Professeur d’anglais et référent numérique du collège Blaise-Pascal de Viarmes (Val-d’Oise), situé dans l’un des deux premiers TNE lancés avec l’Aisne, Arthur Borrewater apprécie la mise à disposition par le Conseil départemental de tablettes, de vidéoprojecteurs interactifs (VPI) dans chaque salle de cours, d’ordinateurs pour chaque enseignant ainsi que dans la salle informatique, « du matériel récent et fonctionnel ». Il aurait néanmoins aimé une dotation plus massive que la soixantaine d’iPad, son établissement comptant 650 élèves. Ce qui en limite de facto l’utilisation, outre de contraindre l’enseignant à les transporter d’un lieu à l’autre… lorsqu’ils sont disponibles.
« Certains collègues y ont souvent recours, jusqu’à quasi quotidiennement, d’autres, peu, parce que l’accès au matériel est compliqué ou qu’ils estiment que ça ne les servira pas dans leurs pratiques pédagogiques ou encore parce qu’ils n’y ont pas été formés », témoigne-t-il. Une formation qui, cela dit, a été proposée à tous. Mais « l’Education nationale ne sait pas former ses professeurs, en formation initiale comme continue », déplore le référent numérique et éducation de l’Association des petites villes de France (APVF) et maire de Trilport (Seine-et-Marne) Jean-Michel Morer, lui-même enseignant. « Nos communes rencontrent des difficultés budgétaires, ajoute-t-il. La moindre des choses pour celles qui font de l’équipement numérique de leur école une priorité, c’est qu’il soit utilisé. » « L’État doit embarquer tous les enseignants d’un territoire », soutient de même Kamel Chibli.
Les plus beaux plans du monde
« Dans un contexte de raréfaction de l’argent public, un euro dépensé doit être un euro utile, d’autant que les collectivités n’ont pas les moyens du ‘‘Quoi qu’il en coûte’’ », insiste Kamel Chibli. En interpellant l’État : « Où va-t-on ensemble ? Au service de qui ? Pour faire quoi ? Et qui fait quoi ? » Il a « plutôt le sentiment » d’un gouvernement « peu volontariste », tandis que les régions sont, elles, « très offensives : elles investissent dans les outils, dans les fournitures scolaires et travaillent à améliorer la ressource numérique », décrit-il.
« On se sent bien seul, lâche-t-il. Le bâti, les agents d’entretien, c’est normal, ça relève de notre compétence. Mais on n’est pas compensé pour les autres actions que nous menons. Si nous ne sommes pas accompagnés, au-delà du discours, sur ces investissements, il arrivera un moment où, n’étant pas sur une compétence obligatoire, ce ne sera plus une priorité pour nous, au regard de nos contraintes financières. »

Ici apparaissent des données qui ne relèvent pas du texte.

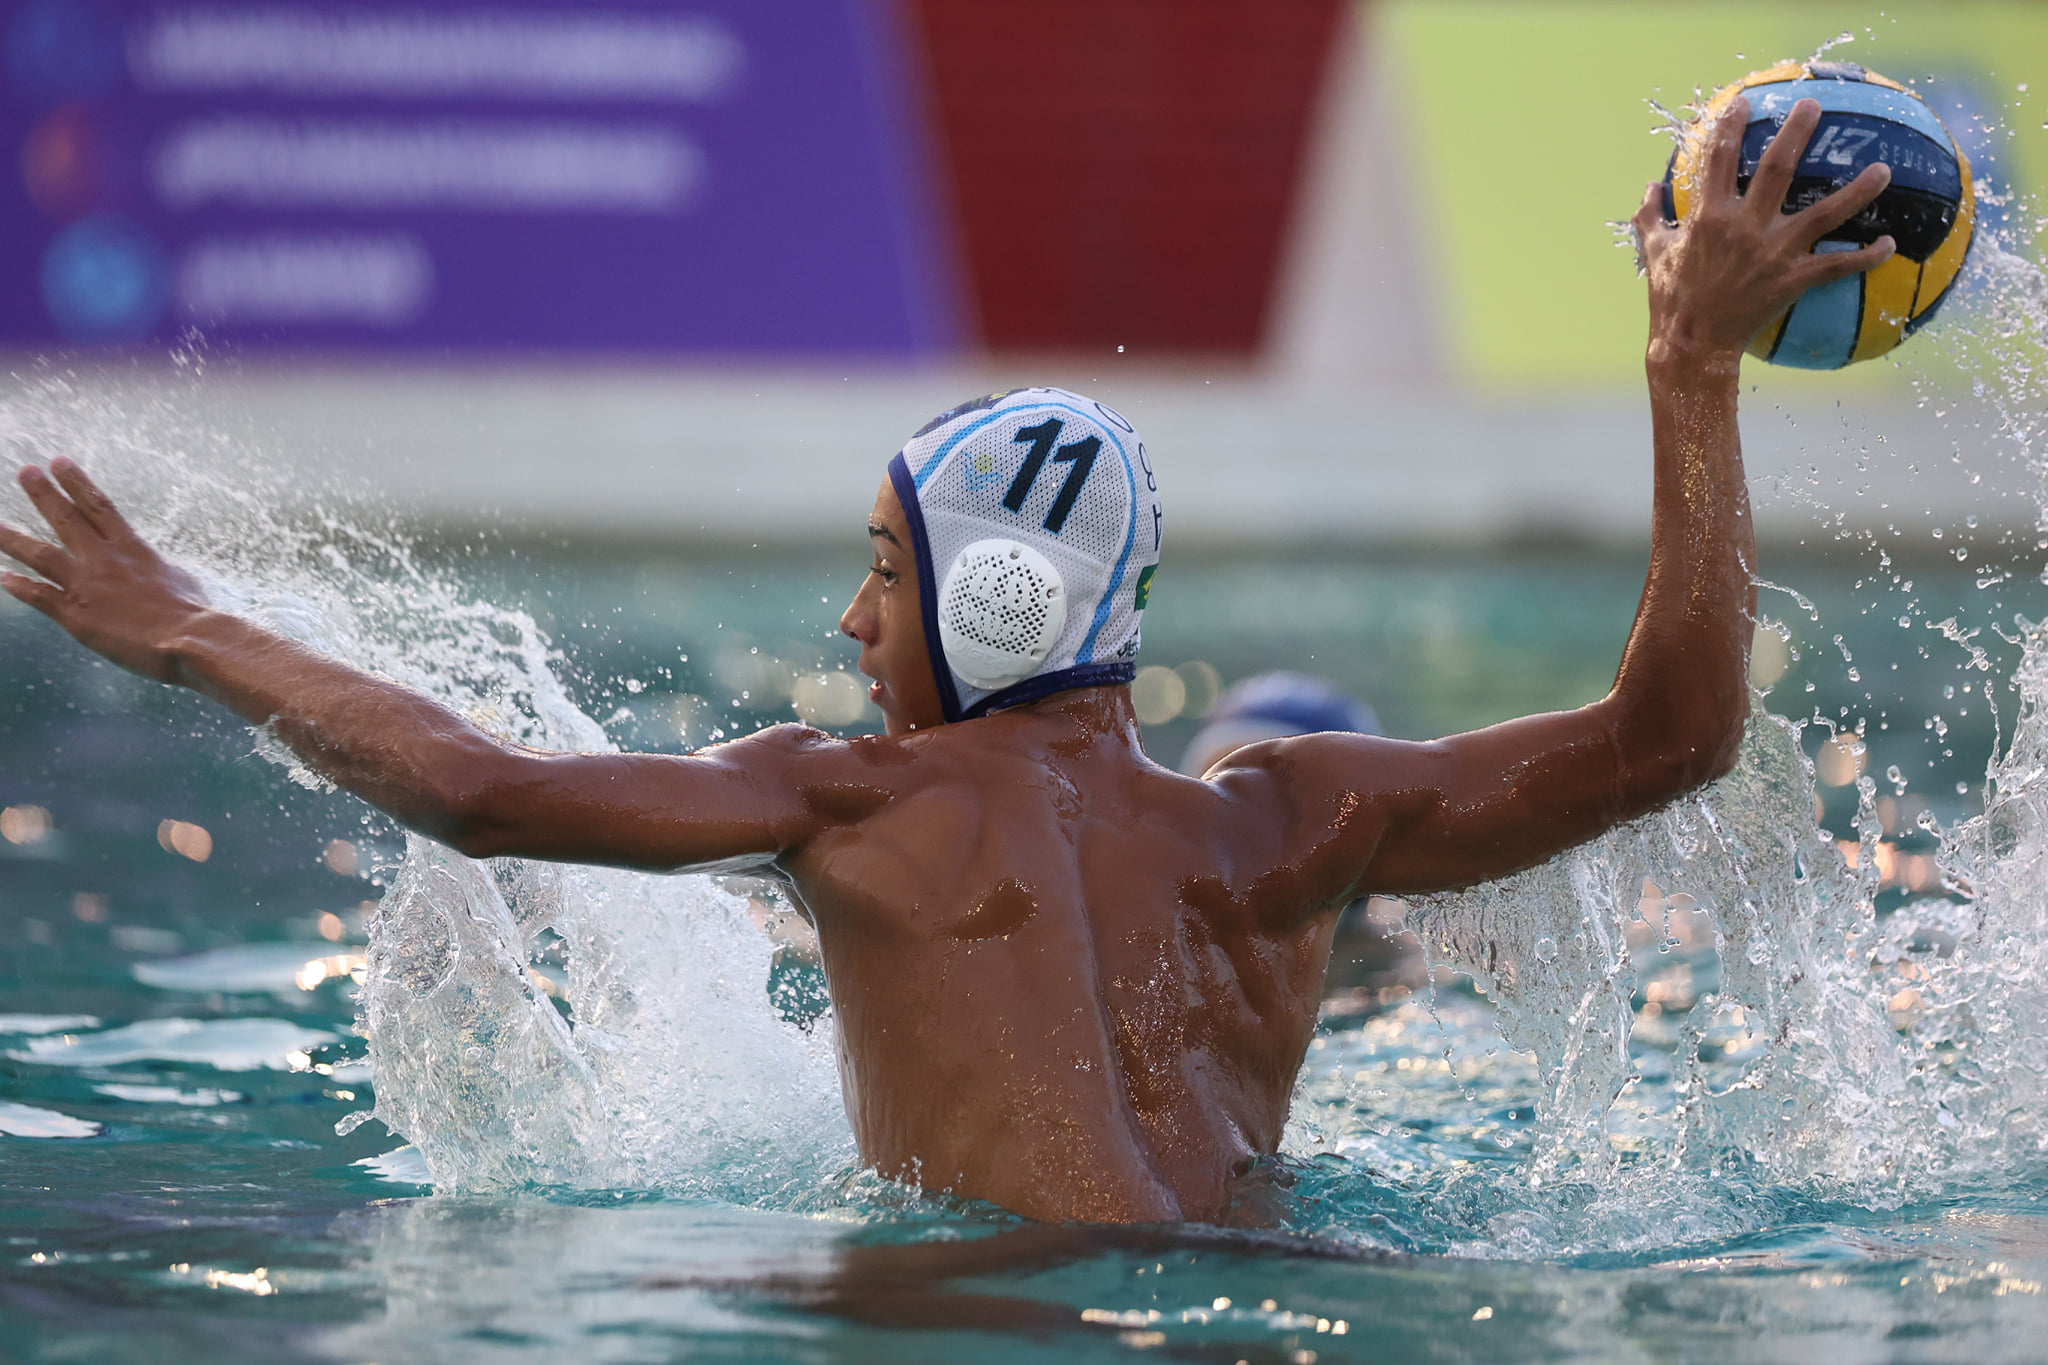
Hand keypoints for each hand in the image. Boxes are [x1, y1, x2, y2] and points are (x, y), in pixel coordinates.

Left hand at [0, 459, 210, 683]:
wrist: (190, 640)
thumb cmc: (195, 612)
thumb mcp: (181, 579)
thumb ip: (157, 568)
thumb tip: (156, 566)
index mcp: (132, 549)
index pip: (99, 506)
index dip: (77, 482)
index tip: (58, 462)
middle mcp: (104, 560)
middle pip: (67, 520)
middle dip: (43, 494)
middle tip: (25, 472)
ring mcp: (87, 586)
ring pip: (41, 555)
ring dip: (13, 539)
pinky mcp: (76, 616)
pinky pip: (40, 596)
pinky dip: (20, 586)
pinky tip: (3, 578)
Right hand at [1634, 95, 1894, 361]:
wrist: (1691, 345)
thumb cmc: (1670, 299)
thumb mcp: (1655, 254)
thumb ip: (1650, 218)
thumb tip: (1646, 189)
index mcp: (1709, 217)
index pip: (1720, 160)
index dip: (1731, 126)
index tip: (1744, 101)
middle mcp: (1744, 227)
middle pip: (1777, 169)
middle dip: (1797, 133)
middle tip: (1813, 106)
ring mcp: (1772, 253)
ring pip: (1824, 214)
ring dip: (1857, 191)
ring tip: (1883, 169)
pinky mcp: (1791, 281)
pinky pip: (1836, 266)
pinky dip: (1865, 257)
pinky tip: (1889, 244)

« Quand vous ne mettez pas l’argent nécessaire, vous pouvez avoir les plus beaux plans du monde, ça ne marche pas, s’agace-t-il. Parce que le numérique, ça coûte. » Aussi revendique-t-il, « pour les régions comme pour l’ensemble des collectivités, maillons essentiels de la chaîne, d’être considérées comme actrices totalement parties prenantes, devant donc être associées dans un cadre de coconstruction ».
« Travaillons ensemble, partageons les expériences, faites confiance aux territoires », lance-t-il à l’Etat.

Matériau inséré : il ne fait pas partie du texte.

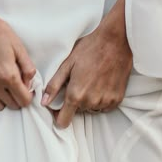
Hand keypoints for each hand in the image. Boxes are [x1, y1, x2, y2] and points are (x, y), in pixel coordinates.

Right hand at [0, 0, 35, 110]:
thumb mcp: (19, 47)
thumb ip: (28, 68)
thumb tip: (30, 85)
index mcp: (9, 75)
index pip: (24, 101)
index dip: (28, 96)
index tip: (27, 89)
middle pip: (12, 105)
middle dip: (17, 97)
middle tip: (15, 84)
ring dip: (3, 99)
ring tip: (2, 84)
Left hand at [42, 0, 132, 128]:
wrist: (115, 40)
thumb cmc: (90, 48)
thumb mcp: (68, 63)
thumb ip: (54, 85)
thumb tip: (44, 102)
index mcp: (76, 94)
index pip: (63, 121)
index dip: (58, 115)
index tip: (60, 106)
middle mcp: (91, 102)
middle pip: (78, 112)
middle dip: (76, 100)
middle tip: (80, 81)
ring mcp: (105, 101)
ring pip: (91, 108)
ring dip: (89, 99)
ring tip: (92, 79)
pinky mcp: (117, 99)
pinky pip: (104, 106)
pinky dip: (102, 98)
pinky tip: (102, 82)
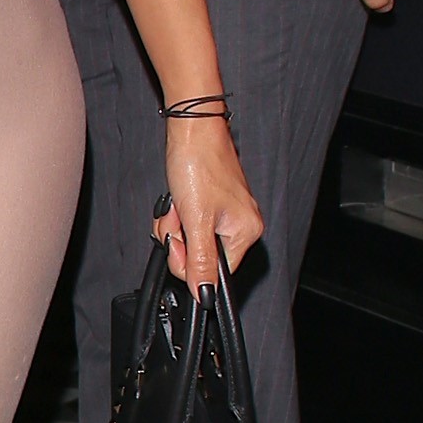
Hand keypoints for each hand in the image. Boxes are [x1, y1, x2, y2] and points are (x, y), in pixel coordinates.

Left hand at [154, 117, 263, 289]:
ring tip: (177, 204)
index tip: (177, 241)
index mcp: (246, 232)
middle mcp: (241, 223)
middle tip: (177, 217)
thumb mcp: (195, 220)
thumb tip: (206, 293)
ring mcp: (226, 212)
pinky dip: (178, 213)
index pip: (215, 272)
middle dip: (180, 238)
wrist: (191, 129)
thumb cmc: (197, 164)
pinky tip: (177, 199)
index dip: (189, 262)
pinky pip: (190, 221)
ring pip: (192, 237)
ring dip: (176, 224)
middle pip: (201, 254)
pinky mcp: (212, 201)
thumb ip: (200, 260)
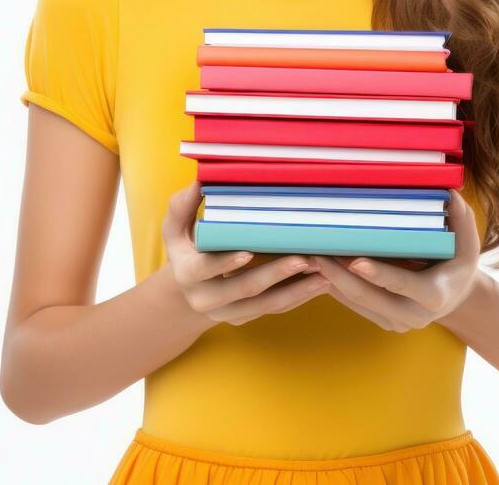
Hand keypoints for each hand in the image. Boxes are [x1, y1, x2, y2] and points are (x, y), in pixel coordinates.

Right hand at [161, 181, 330, 326]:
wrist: (185, 291)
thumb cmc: (186, 248)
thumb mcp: (175, 227)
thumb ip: (183, 205)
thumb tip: (199, 180)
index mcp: (187, 274)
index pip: (205, 269)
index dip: (226, 263)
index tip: (248, 252)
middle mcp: (205, 300)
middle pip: (244, 290)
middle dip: (276, 275)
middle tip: (304, 259)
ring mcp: (227, 313)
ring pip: (265, 305)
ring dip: (296, 290)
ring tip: (323, 273)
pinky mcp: (245, 318)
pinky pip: (275, 310)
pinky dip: (299, 297)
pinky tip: (320, 283)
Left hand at [309, 189, 483, 331]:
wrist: (456, 298)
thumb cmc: (458, 262)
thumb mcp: (467, 243)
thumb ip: (460, 219)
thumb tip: (449, 193)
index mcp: (435, 295)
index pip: (403, 284)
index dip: (379, 274)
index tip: (356, 261)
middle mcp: (414, 315)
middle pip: (370, 297)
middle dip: (340, 276)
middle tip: (317, 254)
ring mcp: (397, 322)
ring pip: (357, 302)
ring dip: (331, 281)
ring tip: (310, 257)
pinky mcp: (383, 322)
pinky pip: (354, 305)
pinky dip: (335, 287)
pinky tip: (318, 268)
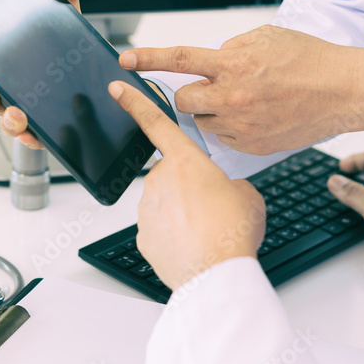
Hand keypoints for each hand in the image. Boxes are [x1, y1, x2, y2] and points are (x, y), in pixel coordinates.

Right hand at [0, 0, 80, 148]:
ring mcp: (31, 114)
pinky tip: (40, 134)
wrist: (99, 81)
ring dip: (10, 122)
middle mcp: (14, 93)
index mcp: (12, 68)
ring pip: (10, 123)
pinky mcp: (49, 130)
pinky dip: (36, 138)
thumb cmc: (70, 52)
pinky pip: (38, 139)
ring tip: (18, 116)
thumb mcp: (69, 22)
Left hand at [109, 80, 265, 290]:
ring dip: (183, 214)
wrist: (217, 275)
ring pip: (165, 205)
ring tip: (208, 232)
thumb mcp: (246, 193)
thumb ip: (229, 182)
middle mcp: (160, 181)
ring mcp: (147, 210)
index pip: (156, 122)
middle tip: (213, 209)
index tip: (117, 88)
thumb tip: (222, 191)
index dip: (134, 102)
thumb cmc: (233, 232)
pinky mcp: (143, 237)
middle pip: (172, 176)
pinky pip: (160, 230)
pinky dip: (175, 236)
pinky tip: (194, 246)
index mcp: (186, 162)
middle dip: (188, 189)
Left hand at [119, 25, 363, 154]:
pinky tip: (257, 119)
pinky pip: (225, 140)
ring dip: (213, 113)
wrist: (345, 92)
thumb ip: (231, 49)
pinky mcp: (253, 147)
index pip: (178, 60)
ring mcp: (241, 127)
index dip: (147, 59)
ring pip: (204, 123)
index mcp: (233, 64)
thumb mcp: (267, 38)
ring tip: (245, 103)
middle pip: (183, 102)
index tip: (125, 60)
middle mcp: (232, 98)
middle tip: (213, 89)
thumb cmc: (311, 61)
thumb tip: (213, 62)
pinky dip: (233, 130)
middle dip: (190, 95)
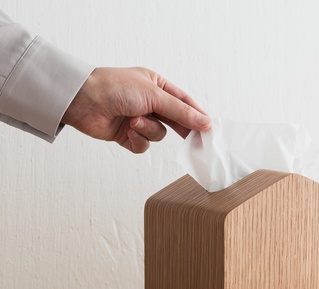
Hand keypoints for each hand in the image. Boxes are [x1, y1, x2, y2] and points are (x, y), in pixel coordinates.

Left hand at [61, 67, 211, 152]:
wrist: (81, 100)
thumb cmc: (115, 87)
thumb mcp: (155, 96)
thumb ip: (182, 112)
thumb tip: (206, 122)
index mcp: (156, 85)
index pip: (184, 102)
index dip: (197, 115)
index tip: (209, 128)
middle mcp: (148, 102)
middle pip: (174, 120)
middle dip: (181, 129)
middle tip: (196, 141)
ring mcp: (138, 119)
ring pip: (159, 134)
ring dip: (148, 130)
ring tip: (134, 122)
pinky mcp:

Educatif avant d’être numérique
Si Kamel Chibli et Jean-Michel Morer saluent l’inscription du numérique éducatif à l’ordre du jour de la prochaine séance, jeudi 15 décembre, de l’instance de dialogue Etat-collectivités, ils se montrent prudents. « On jugera sur les actes », commente le premier. « Nous dirons ce qui est recevable ou pas à nos yeux », assure le second, en insistant sur le fait que « le numérique éducatif, avant d’être numérique, est éducatif. Cela signifie ne pas se limiter à l’outil, mais s’intéresser à l’usage qu’on en fait, s’en servir comme un levier pour des pédagogies plus interactives et inclusives. »
« Nous sommes en train de finaliser notre future stratégie », a, de son côté, annoncé le directeur du numérique éducatif du MEN, Audran Le Baron, pendant le salon. « Il reste des étapes de validation à prévoir en haut lieu, mais nous espérons pouvoir la présenter au ministre dès début 2023 », a-t-il précisé. « Attention à ne pas simplement nous réunir pour valider un projet déjà décidé ailleurs », prévient toutefois Kamel Chibli. Qui « n’aurait alors pas d’état d’âme à le dénoncer ».